Methods: Sixty (60) male wistar rats weighing between 200 – 300g were randomly divided into six groups with 10 rats each. Groups I – V administered with 35mg/kg pentyleneterazole, while group VI received distilled water subcutaneously (s.c) on alternate days for forty days. One hour before pentyleneterazole administration, group II, III and IV received 15, 30 and 60 mg/kg (i.p) ellagic acid respectively and group V received 30mg/kg Phenobarbital (i.p) and were observed for seizure activity 30 minutes after the pentyleneterazole injection. When kindling was achieved, elevated plus maze and Y-maze tests for spatial memory were done.
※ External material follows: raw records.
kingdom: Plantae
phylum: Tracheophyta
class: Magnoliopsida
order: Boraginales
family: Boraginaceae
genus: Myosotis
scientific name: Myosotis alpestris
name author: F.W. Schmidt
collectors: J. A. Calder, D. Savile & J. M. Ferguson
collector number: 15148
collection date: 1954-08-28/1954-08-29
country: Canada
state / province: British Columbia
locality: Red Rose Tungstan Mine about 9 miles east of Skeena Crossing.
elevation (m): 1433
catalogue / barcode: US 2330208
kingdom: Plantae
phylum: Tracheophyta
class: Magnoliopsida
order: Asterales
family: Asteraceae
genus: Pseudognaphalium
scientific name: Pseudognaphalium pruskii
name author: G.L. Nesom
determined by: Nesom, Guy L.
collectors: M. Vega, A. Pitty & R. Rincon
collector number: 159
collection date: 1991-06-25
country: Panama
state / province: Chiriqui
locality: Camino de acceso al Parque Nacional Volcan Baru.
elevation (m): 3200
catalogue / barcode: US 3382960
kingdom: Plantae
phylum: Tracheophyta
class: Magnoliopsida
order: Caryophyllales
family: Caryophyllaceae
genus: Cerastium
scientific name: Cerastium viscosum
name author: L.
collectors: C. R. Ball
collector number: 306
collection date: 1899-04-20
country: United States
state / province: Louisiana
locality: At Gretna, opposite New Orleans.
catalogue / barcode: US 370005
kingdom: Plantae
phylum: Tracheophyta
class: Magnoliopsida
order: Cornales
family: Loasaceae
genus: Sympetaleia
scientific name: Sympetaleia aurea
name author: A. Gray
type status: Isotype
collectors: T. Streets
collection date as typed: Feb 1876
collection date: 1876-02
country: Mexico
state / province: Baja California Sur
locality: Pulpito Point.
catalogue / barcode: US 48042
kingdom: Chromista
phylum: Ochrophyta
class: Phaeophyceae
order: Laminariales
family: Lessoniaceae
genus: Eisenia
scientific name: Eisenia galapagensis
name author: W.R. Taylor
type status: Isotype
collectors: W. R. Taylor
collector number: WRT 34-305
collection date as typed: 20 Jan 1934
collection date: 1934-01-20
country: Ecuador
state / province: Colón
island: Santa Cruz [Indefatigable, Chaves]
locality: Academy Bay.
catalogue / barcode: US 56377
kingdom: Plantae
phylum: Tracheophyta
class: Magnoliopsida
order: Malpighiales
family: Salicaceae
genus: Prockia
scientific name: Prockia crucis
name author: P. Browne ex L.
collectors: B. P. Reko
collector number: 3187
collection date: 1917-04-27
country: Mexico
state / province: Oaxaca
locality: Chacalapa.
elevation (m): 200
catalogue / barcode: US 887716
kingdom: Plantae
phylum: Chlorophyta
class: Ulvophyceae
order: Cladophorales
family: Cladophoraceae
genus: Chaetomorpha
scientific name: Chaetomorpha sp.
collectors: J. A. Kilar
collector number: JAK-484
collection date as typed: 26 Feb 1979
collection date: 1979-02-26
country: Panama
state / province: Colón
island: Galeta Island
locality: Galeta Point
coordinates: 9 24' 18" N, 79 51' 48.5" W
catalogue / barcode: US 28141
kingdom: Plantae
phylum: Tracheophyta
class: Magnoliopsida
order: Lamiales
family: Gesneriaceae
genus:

After which the rats were anaesthetised and brain tissue were removed. The brain tissues were homogenised, centrifuged and the supernatant assayed for oxidative stress biomarker, malondialdehyde, antioxidant enzymes, superoxide dismutase and catalase activities.
Results: The result showed significant (p < 0.05) increase in glutamate and malondialdehyde in group I when compared to other groups but reduction in Yaminobutyric acid. There was increase in learning and retention ability in group IV as compared to the group I control in the elevated plus maze test, and higher Y-Maze % mean score when compared to group I control.
Conclusion: Ellagic acid improves spatial learning and memory, protects against seizures through mitigating oxidative stress by increasing antioxidants capacities and lowering glutamate concentration.